Time has not, however, robbed The Asphalt Jungle of any of its excellence as a piece of cinematic craftsmanship: this is top-level Huston, marrying all of his strengths and avoiding all of his weaknesses. The actors are handled with military precision - there's not a weak spot in the cast, and at least a couple of "all-time best work" candidates - Harold Rosson's camera movies with muscular poetry, such as a great pan to the left during a shootout, the camera lunging along with the characters; the pace is agonisingly methodical up until it's suddenly terrifyingly fast. It's the most sinewy of noirs, with a wired feeling that's perfectly matched by its two best characters and performers, Sterling Hayden's Dix Handley and Sam Jaffe's Oscar-nominated turn as Doc Riedenschneider.

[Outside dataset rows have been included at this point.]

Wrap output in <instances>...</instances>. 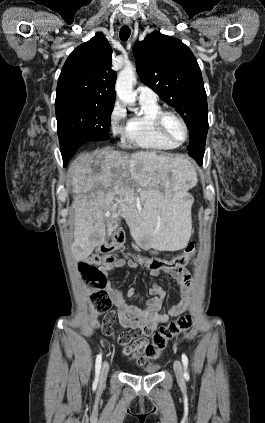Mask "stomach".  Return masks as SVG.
I'll list each match as a JSON object with an SVG mask.
<instances>
[{
    "instance_id": "stomach-1",
    "label": "stomach",
    "mask_w": 265,
    "mask_h": 423,
    "mask_svg": "<svg viewBox=\"0 0 265 423\" xmlns=\"http://www.w3.org/2000/svg\"><path fill=\"white\" fill-rule=\"evenodd\" d=\"M151 253H152V254H157V252H155V251H151Z\"/></svg>"
}]
</instances>
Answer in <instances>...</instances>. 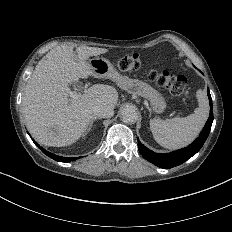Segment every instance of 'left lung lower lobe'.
<instances>
[{
	"instance_id": "0a47b994",
	"label": "left lung lower lobe",
	"mask_w": 232,
	"mask_h": 232,
	"mask_svg": "<svg viewBox=\"0 0 232 232\" xmlns=\"http://www.w3.org/2000/svg\"><path fill=\"white\" fill-rule=\"evenodd\" d=\"M208 97L210 101L209 118L204 128L202 129V132L200 133L199 137L192 144H190L186 148L173 151L171 153L162 154V153H155L149 150L147 147L142 145L138 140V149L141 155L149 162L164 169H169L181 165L182 163L190 159L193 155H195L204 145V142L206 141L210 133L212 122H213V112H212L213 106H212V99L209 90H208Z\"/></svg>"
}]
</instances>
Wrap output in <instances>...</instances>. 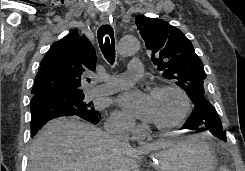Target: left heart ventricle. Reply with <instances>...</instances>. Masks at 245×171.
<instances>
[{
    "label": "left heart ventricle",
    "mask_w": 245,
    "mask_h": 171,
    "mask_svg": "<svg viewBox=\"0 0 245 171\" xmlns=\"http://www.w3.org/2000/svg\"><path fill=\"white\" fill-rule=\"evenodd\" d=\"M154 111V123L166 124L174 120L182 109V102L177 94L166 91L151 94Z\"/></svg>",
    "instance_id": "b2bd125f"
}]
</instances>
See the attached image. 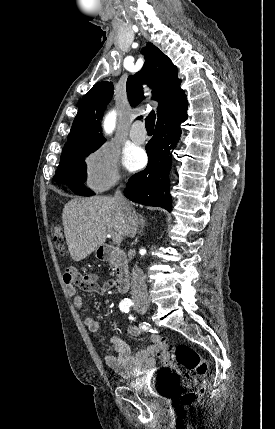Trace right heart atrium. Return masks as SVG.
Segmentation results:
<instances>
[{
	"label": "right heart atrium",
	"mask_w": 275,
	"mask_h": 429,
	"mask_svg": "<svg viewBox=\"0 0 275 429\" xmlns=\"http://www.w3.org/2000/svg\"><path fill=\"white\" fill-rule=\"evenodd\" d=\"M87 185L97 191L109 188L121 179L119 155L109 145H102L84 160Z\"/></svg>",
	"instance_id": "right-heart-atrium-1"
}]
</instances>
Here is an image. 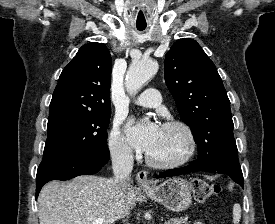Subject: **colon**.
<instances>
[{"label": "colon", "instance_id": "obj_1", "mask_svg": "<svg viewBox=\"0 0 275 224\" xmlns=\"http://www.w3.org/2000/svg\"><path fill=\"white\" fill-rule=\"evenodd\" d=\"M192 191L197 201H205L219 192V187L202 179L192 182Z\"/></svg>", "mask_w": 275, "mask_h": 224}]
</instances>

Riedenschneider is the prime mover in the plot, at least to begin with. In some mid-sized city in the Midwest, he's just been released from prison, with a perfect idea for a jewel heist. In order to carry it off, he needs some help: first comes low-rent bookie Cobby (Marc Lawrence), who helps reconnect Ridenschneider to the local criminal element; then comes crooked lawyer Alonzo Emmerich (Louis Calhern), with the money to hire the team. That being safecracker Louis Ciavelli (Anthony Caruso), getaway driver Gus Minissi (James Whitmore), and gunman Dix, a gambling addict whose desire to buy back the family horse ranch, lost in the '30s, runs afoul of his more recent love of betting on horses. Add in Dix's lover, Doll Conovan (Jean Hagen), and corrupt cop Ditrich (Barry Kelley), and you have all of the ingredients for a story that will not, by any means, come as much of a surprise. Perhaps that was even true in 1950. It doesn't matter: The Asphalt Jungle is driven by Huston's close attention to the mechanics of crime, both in setting up the crime and then executing it, in an 11-minute sequence that set the standard for heist movies forever after. It's not as groundbreaking as it might have been in the short window of years before Rififi came and blew it away, but it's still immaculate filmmaking: tightly edited by George Boemler so that every shift feels like a firecracker going off in the viewer's brain, nervily mixing close-ups and medium shots to keep things claustrophobic and sweaty.

The obvious fascination the filmmakers feel for their characters gives the film a stately procedural aura that keeps it set apart from the dozens of movies to riff on it in the following years, and the willingness by all the actors to play their roles without any sentiment or pulling to convince us that they're somehow nice provides it with a guttural meanness that still hits hard even as the film lacks the sense of fatalism of the bleakest noirs (the characters suffer from bad luck, but there's no sense that the universe itself is trying to conspire about them; it even manages to provide a sense of moral uplift, or something not totally unlike that, when Riedenschneider allows himself to be caught while being nice to teenagers). In its depiction of Calhern's utter slimeball of a character - his mistress, played by Marilyn Monroe in what functionally amounts to her debut, calls him "Uncle" in one of the creepiest touches in all of noir - and even in Hayden's star-making turn as the sturdy but distinctly unkind Dix (Rosson gives him some terrific eyelights that are basically the only touches of humanity he receives), The Asphalt Jungle doesn't shy away from the central reality that people who do these things might be consummate professionals, but they're also amoral at best. It's a film that explores crime without celebrating it, an enormously impressive balancing act right up till it spoils it in a banal "cops are unsung heroes" monologue that feels like an unwilling sop to the censors.

But let's not hold a crummy penultimate scene against a great study of the criminal in his native habitat. The Asphalt Jungle, earning its title, is one of the great films about '50s urban moral turpitude, beautifully harsh in its black-and-white cinematography, unsentimentally flat in its characterisations. It is not a nice film, but it is a gripping one, and one of the exemplars of its great genre.